## DOCUMENT PASSAGE
+ + +

LONDON (Reuters) – British consumers turned a bit more confident about their personal finances in August, but they were increasingly worried about the outlook for the economy with unemployment expected to rise sharply, a survey showed on Friday.
The headline GfK consumer confidence index held at -27, the same level it has been since early July.
That represented its joint-highest reading since the coronavirus lockdown began in March, but is not far above its lowest level in a decade that was touched in May.
“Circumspect consumers report they are more confident about their personal financial situation over the next year but the uptick from zero to +1 does not amount to much,” Joe Staton, GfK’s client strategy director, said.
“This can change quickly when furlough ends and the inevitable redundancies start.”
Around one in eight workers remain on the government’s job retention subsidy scheme which has already cost 35 billion pounds ($46 billion) and is due to close at the end of October.

+ + +

## Source records

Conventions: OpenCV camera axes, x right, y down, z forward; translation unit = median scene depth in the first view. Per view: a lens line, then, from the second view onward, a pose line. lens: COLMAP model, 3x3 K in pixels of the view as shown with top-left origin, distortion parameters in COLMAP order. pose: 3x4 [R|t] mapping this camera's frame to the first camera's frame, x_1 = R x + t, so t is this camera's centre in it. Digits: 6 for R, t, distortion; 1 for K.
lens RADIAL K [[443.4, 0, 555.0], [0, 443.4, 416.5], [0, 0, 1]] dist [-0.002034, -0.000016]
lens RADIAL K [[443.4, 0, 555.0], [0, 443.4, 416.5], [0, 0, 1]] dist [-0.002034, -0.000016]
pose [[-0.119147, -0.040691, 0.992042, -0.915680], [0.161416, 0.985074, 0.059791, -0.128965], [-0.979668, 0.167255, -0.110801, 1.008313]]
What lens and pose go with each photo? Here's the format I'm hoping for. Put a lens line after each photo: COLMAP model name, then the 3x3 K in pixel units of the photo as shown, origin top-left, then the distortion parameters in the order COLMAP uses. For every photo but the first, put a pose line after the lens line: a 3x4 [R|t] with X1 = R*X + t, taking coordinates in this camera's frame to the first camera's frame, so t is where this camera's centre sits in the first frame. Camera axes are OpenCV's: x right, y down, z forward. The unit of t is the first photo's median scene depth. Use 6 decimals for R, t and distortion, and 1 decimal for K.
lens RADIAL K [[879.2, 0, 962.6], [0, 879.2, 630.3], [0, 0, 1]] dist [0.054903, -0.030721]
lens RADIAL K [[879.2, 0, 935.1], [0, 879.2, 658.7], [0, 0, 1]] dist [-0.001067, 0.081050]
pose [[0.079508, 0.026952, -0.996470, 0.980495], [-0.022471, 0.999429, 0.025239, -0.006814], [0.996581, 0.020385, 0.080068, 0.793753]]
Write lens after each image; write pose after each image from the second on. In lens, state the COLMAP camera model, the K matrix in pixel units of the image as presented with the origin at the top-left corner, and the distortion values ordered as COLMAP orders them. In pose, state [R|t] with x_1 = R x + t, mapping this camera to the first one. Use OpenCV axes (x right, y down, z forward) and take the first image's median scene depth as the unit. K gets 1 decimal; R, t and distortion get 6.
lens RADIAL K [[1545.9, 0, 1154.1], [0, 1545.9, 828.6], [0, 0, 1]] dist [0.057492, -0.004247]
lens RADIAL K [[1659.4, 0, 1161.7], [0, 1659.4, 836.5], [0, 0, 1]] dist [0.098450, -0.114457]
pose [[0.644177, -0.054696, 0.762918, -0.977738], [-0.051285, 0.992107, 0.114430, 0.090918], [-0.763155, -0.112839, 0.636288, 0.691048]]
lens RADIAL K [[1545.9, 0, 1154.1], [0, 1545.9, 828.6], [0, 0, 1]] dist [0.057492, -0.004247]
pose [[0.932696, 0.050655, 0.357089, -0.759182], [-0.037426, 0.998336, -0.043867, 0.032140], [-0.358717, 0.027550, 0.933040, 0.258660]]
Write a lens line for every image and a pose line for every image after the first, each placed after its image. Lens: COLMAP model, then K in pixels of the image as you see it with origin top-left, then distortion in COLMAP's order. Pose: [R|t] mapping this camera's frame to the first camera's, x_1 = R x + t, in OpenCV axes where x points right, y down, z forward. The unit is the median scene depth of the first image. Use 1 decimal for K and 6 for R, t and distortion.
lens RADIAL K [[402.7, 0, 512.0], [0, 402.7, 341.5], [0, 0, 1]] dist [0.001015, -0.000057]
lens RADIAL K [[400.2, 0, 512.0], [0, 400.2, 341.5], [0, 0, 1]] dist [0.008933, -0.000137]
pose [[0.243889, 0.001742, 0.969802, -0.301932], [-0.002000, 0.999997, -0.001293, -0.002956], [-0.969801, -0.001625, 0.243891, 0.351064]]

+ + +

## EXERCISE REQUIREMENTS
**A.** Which months does the article on British consumer confidence name?
**B.** Continue the article on British consumer confidence from its final sentence.
The entries play no part in the work that comes after.

## ANSWERS TO THIS EXERCISE
**A.** August, July, March, May, October

**B.**
A measure of how consumers view the economy over the next 12 months fell to -42 from -41 in July, GfK said.
Britain’s economy shrank by more than 20% in the April-June period and the Bank of England thinks it will take until the end of next year for it to regain its pre-pandemic size.
Some private-sector economists say it could take a lot longer than that, with the average forecast in a Reuters poll on Thursday showing that it would take at last two years for the economy to return to the same size it was at the end of 2019.